Interesting...So are we able to say that general noninvasive cardiology will have an upswing in the next couple years when the subspecialty market is more saturated?
I'm not sure I understand why reimbursement for noninvasive procedures is dropping. Intuitively I assume noninvasive tests are more affordable than invasive. Why wouldn't health care reform reflect this?
 
familydoc,
reimbursements for the nuclear imaging studies used to be pretty darned high...the bureaucrats/gov't noticed this and honed in on it as an area where costs could be trimmed.

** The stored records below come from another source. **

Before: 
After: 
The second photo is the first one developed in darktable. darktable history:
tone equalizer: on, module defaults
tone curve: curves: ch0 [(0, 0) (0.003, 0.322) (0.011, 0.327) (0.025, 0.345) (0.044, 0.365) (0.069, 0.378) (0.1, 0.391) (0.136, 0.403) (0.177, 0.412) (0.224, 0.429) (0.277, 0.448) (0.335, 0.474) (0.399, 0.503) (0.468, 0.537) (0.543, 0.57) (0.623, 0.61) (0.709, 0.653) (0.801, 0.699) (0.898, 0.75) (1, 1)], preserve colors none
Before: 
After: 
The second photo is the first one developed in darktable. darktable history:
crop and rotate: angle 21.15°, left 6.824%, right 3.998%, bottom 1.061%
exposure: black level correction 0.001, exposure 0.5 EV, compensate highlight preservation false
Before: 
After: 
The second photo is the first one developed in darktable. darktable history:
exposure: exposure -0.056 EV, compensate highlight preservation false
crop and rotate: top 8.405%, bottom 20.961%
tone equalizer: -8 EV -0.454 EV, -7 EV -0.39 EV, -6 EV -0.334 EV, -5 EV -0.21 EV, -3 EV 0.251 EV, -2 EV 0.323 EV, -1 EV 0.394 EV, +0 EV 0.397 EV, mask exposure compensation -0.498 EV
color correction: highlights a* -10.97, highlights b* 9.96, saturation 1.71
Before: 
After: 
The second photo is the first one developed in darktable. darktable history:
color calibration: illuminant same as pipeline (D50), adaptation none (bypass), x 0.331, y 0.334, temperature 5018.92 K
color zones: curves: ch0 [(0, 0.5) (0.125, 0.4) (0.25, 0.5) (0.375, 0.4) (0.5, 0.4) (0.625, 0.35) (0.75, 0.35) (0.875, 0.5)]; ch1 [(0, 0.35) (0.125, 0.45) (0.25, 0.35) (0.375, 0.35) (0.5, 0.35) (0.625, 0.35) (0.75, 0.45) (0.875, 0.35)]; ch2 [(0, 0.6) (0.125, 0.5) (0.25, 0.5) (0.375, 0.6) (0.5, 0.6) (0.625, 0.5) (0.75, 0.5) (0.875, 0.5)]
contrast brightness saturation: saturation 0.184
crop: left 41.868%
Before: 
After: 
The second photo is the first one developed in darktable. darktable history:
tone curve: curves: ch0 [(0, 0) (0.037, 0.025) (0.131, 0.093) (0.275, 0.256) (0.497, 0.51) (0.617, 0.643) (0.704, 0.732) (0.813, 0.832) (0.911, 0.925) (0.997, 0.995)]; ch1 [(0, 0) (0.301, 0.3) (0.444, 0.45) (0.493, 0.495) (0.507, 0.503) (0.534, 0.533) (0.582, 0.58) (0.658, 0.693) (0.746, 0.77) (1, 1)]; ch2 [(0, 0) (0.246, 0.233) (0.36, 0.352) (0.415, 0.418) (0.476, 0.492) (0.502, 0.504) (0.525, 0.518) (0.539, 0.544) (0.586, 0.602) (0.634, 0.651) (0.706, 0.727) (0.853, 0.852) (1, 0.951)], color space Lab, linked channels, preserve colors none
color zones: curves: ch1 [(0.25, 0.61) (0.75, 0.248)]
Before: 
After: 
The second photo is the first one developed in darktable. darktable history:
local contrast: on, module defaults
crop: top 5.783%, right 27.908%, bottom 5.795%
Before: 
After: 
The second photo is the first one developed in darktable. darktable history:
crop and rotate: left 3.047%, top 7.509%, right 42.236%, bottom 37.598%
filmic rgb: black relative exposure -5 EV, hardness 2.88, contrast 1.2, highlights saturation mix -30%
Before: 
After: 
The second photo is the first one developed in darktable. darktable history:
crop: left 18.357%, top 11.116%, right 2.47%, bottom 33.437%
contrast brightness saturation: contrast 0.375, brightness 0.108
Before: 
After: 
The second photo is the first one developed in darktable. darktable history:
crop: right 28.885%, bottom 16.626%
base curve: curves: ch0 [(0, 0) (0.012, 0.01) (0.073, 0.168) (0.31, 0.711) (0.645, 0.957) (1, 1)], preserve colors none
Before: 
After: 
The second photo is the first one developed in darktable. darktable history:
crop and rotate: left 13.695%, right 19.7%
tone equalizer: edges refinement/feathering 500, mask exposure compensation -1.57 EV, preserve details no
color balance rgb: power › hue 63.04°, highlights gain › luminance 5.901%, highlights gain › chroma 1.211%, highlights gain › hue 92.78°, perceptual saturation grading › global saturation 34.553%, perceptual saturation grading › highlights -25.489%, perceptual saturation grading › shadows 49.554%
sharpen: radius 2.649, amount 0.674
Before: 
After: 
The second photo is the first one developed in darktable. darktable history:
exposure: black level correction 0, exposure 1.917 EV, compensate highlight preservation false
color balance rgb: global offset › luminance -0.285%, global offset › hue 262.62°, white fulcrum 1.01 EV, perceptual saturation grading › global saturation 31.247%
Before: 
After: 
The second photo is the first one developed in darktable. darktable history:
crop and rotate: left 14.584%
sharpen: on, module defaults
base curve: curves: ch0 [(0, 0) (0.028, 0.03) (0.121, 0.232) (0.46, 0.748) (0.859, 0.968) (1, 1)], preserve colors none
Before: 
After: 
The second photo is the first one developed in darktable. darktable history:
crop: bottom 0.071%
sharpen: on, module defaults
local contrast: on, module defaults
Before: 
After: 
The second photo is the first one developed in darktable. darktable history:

I feel like it is hard to train as a general cardiologist currently. Most academic attendings are looking to make someone in their own image...for example cath lab guys are most interested in teaching a guy who wants to go do interventional fellowship, EP docs are most interested in letting a trainee participate in procedures (like placing pacemakers, etc.) if the person is going to continue to EP fellowship. This is analogous to the way residents and medical students in IM @the more top/academic places are often discouraged from doing primary care or hospitalist careers. I think the way we train people is not the way most patients/the public would want us to be trained. But that's probably a discussion for another day.
 
So I guess the question for the fellows out there is: are you or any of your colleagues going into noninvasive cardiology? If so, are you're job prospects good and will you be able to sustain you're interest in the field in the face of the changes? Less importantly but still an issue:Will reimbursement make a recovery for noninvasive cardiology?
 
So I guess the question for the fellows out there is: are you or any of your colleagues going into noninvasive cardiology? If so, are you're job prospects good and will you be able to sustain you're interest in the field in the face of the changes? Less importantly but still an issue:Will reimbursement make a recovery for noninvasive cardiology?
From my program, most graduates the last few years have gone into noninvasive or invasive (but not interventional) practices. The job prospects seemed much better than the options for EP and interventionalists, who mostly stayed on as faculty.

Reimbursement for general cardiology seems okay from feedback from people looking for jobs this year, and doesn't seem much decreased from prior years. I think the difference is that most people are moving into jobs at HMO type institutes or groups affiliated with major hospitals or academic centers, rather than the older private practice or community models. These HMO and group affiliated jobs tend to offer equally competitive reimbursement to start, but the ceiling for growth is going to be much lower than what the private groups used to have.